Selected excerpt:
Search code examples
pythonregexlatexfractionsmathml

Latex fractions to mathML in Python with regex


I have some text:

\frac{A}{B}

i need to transform this text to form:

<mfrac>
 <mrow>
  A
 </mrow>
 <mrow>
  B
 </mrow>
</mfrac>

I have to use Python, and regex. A and B can be further fractions, so function must be recursive, for example text:

\frac{1+x}{1+\frac{1}{x}}

must change into

<mfrac>
 <mrow>
  1+x
 </mrow>
 <mrow>
  1+
  <mfrac>
   <mrow>
    1
   </mrow>
   <mrow>
    x
   </mrow>
   </mfrac>
 </mrow>
</mfrac>

please help with regex :)


Solution

  • If you need to match recursive pattern in default python re module, you can do like me for recursive comments I build recently for css preprocessor.

    Generally use re just for splitting text to tokens and then use loops with nesting level variable to find all syntax. Here is my code:

    COMMENTsRe = re.compile( r"""
                            //   |
                            \n   |
                            /\*  |
                            \*/  
                            """, re.X ) 
    
    def rm_comments( cut ):
      nocomment = 0 # no inside comment
      c = 1 # c-like comments, but nested
      cpp = 2 # c++like comments
    
      mode = nocomment
      clevel = 0 # nesting level of c-like comments
      matchesidx = []
    
      # in pure RE we cannot find nestesd structuries
      # so we are just finding all boundires and parse it here
      matches = COMMENTsRe.finditer( str(cut) )
      start = 0
      for i in matches:
        m = i.group()
        if mode == cpp:
          if m == "\n":
            matchesidx.append( ( start, i.end()-1 ) ) # -1 because without \n
            mode = nocomment
        elif mode == c:
          if m == "/*":
            clevel += 1
          if m == "*/":
            clevel -= 1
          if clevel == 0:
            matchesidx.append( ( start, i.end() ) )
            mode = nocomment
        else:
          if m == "//":
            start = i.start()
            mode = cpp
          elif m == "/*":
            start = i.start()
            mode = c
            clevel += 1
    
      cut.rm_and_save( matchesidx )

Record extracts:
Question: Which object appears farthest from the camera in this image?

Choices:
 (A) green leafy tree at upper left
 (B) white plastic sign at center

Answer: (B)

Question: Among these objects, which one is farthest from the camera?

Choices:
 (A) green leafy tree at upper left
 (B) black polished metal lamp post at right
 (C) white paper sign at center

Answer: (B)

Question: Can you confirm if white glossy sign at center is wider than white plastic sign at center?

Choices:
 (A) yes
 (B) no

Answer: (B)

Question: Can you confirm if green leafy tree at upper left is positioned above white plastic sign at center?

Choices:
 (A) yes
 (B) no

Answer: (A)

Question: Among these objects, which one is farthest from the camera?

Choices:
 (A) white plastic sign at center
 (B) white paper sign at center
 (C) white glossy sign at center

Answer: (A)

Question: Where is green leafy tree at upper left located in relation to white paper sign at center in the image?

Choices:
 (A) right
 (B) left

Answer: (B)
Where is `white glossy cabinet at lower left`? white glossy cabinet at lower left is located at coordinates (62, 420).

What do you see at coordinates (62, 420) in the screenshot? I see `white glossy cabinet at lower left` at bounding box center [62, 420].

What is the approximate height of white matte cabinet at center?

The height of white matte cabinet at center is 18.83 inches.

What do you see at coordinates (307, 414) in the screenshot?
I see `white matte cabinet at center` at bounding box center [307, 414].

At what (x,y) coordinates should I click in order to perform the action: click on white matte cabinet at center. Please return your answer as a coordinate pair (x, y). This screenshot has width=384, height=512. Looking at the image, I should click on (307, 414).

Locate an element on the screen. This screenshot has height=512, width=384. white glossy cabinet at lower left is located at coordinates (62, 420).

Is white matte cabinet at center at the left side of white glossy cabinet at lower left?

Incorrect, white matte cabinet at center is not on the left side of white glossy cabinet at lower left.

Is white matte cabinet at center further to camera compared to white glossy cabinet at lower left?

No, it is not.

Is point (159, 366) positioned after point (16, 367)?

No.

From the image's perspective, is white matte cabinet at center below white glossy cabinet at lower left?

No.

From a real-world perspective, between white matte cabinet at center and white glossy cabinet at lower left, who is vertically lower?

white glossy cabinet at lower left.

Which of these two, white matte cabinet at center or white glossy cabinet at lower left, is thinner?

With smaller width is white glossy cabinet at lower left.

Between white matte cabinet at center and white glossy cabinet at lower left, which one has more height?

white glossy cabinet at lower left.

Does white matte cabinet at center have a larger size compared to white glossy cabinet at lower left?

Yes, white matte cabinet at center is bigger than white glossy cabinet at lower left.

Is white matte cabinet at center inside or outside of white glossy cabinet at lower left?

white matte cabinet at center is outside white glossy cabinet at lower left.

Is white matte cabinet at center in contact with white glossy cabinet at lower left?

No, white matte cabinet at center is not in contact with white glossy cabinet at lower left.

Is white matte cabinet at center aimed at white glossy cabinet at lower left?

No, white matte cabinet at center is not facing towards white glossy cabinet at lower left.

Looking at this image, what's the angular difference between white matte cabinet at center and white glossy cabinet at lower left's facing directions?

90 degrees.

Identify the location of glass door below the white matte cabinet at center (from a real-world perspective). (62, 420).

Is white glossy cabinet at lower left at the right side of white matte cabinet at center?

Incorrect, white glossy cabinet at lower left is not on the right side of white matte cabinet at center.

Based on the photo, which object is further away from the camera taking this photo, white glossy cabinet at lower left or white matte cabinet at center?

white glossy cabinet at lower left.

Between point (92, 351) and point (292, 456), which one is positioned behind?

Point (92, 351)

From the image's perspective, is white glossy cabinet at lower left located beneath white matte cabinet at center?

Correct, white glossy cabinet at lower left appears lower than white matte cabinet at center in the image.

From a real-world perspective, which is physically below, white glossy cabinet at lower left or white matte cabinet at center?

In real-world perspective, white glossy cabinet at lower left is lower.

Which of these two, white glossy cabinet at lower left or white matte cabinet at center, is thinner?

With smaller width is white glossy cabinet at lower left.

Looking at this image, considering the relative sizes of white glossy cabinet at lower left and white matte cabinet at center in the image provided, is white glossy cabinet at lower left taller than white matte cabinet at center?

Your task:
Reproduce the part of the forum thread on LaTeX fractions between "# in pure RE" and "m = i.group()", inclusive.

Solution to the problem:
# in pure RE we cannot find nestesd structuries
      # so we are just finding all boundires and parse it here
      matches = COMMENTsRe.finditer( str(cut) )
      start = 0
      for i in matches:
        m = i.group()